From the listing below, extract each entry exactly as written, minus the images.

INPUT MATERIAL:

● ● ● ● ●

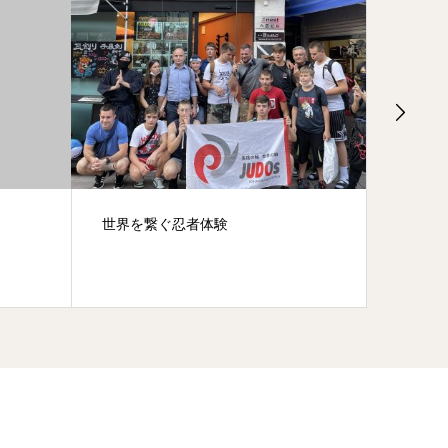
世界を繋ぐ忍者体験
リニュ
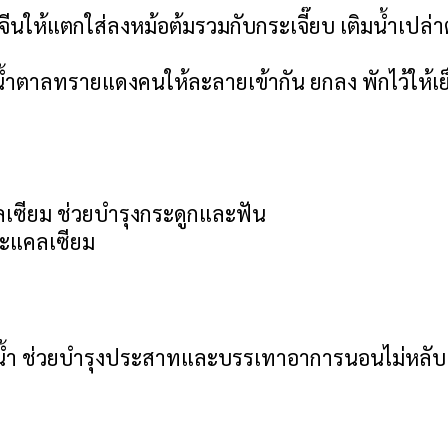
ีนให้แตกใส่ลงหม้อต้มรวมกับกระเจี๊ยบ เติมน้ำเปล่
่น้ำตาลทรายแดงคนให้ละลายเข้ากัน ยกลง พักไว้ให้เย็
คลเซียม ช่วยบำรุงกระดูกและฟัน
ละแคลเซียม
น้ำ ช่วยบำรุงประสาทและบรรเทาอาการนอนไม่หลับ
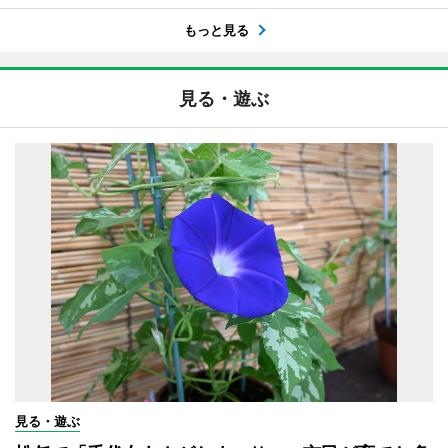
もっと見る
見る・遊ぶ
見る・遊ぶ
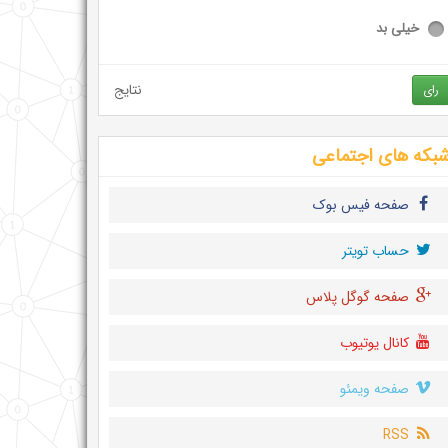
خیلی بد
نتایج
رای
بکه های اجتماعی
صفحه فیس بوک
حساب تويتر
صفحه گوگل پلاس
کانال یوتیوب
صفحه ویمئو
RSS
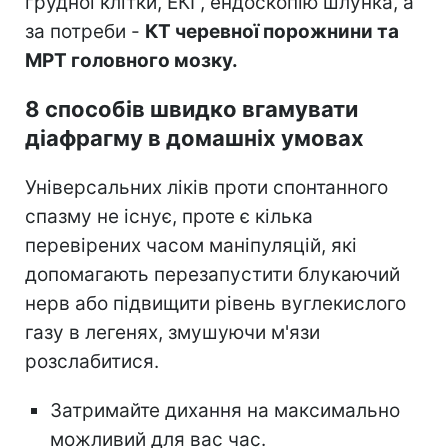
грудної клітки, ЕКГ, ендоскопію шлунка, а
за потреби -
КТ черевної порожнини та
МРТ головного мозку.
8 способів швидко вгамувати
діафрагму в домашніх умовах
Універсальних ліків проти спонтанного
спазму не існує, проте є кілька
перевірених часом маніпуляцій, які
допомагають перезапустити блукаючий
нерв або підвищити рівень вуглекислого
газу в легенях, змушуючи м'язи
розслабитися.
Затримайте дихання на максимально
можливий для вас час.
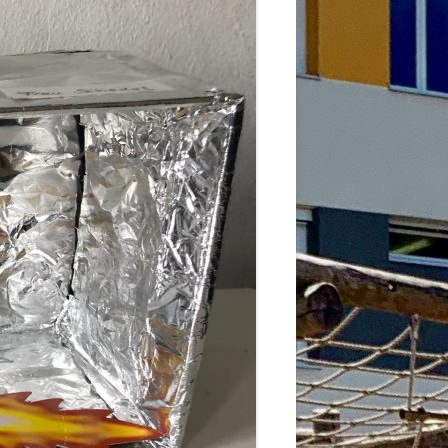
2026
6
6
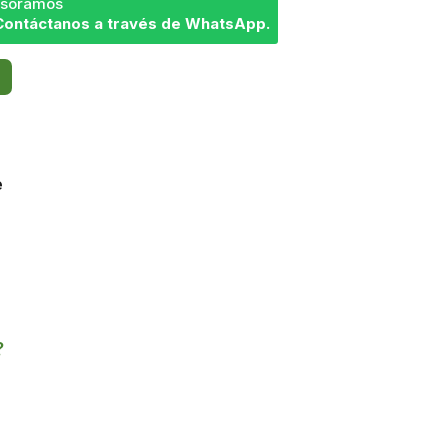
sesoramos
Contáctanos a través de WhatsApp.
e
?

● ● ● ● ●

ANSWER TO THIS PROBLEM:
世界を繋ぐ忍者体験
リニュ
ีนให้แตกใส่ลงหม้อต้มรวมกับกระเจี๊ยบ เติมน้ำเปล่
่น้ำตาลทรายแดงคนให้ละลายเข้ากัน ยกลง พักไว้ให้เย็
คลเซียม ช่วยบำรุงกระดูกและฟัน
ละแคลเซียม
น้ำ ช่วยบำรุงประสาทและบรรเทาอาการนอนไม่หลับ
もっと見る
見る・遊ぶ
見る・遊ぶ
خیلی بد
نتایج
رای
بکه های اجتماعی
صفحه فیس بوک
حساب تويتر
صفحه گوگل پلاس
کانال یوتیوب
صفحه ویمئو
RSS
грудної клітки, ЕКГ, ендоскопію шлунка, а
за потреби -
КТ черевної порожнини та
МРТ головного мозку.
8 способів швидко вгамувати
діафрагму в домашніх умовах
Універсальних ліків проти спонтанного
спазму не існує, проте є кілька
перевірених часом маніпуляцій, які
допомагають перезапустити блукаючий
нерв або підвищити рівень вуглекислого
газу в легенях, змушуючи м'язи
розслабитися.
Затримайте дихання на максимально
можливий для вас час.
2026
6
6
sesoramos
Contáctanos a través de WhatsApp.
e
?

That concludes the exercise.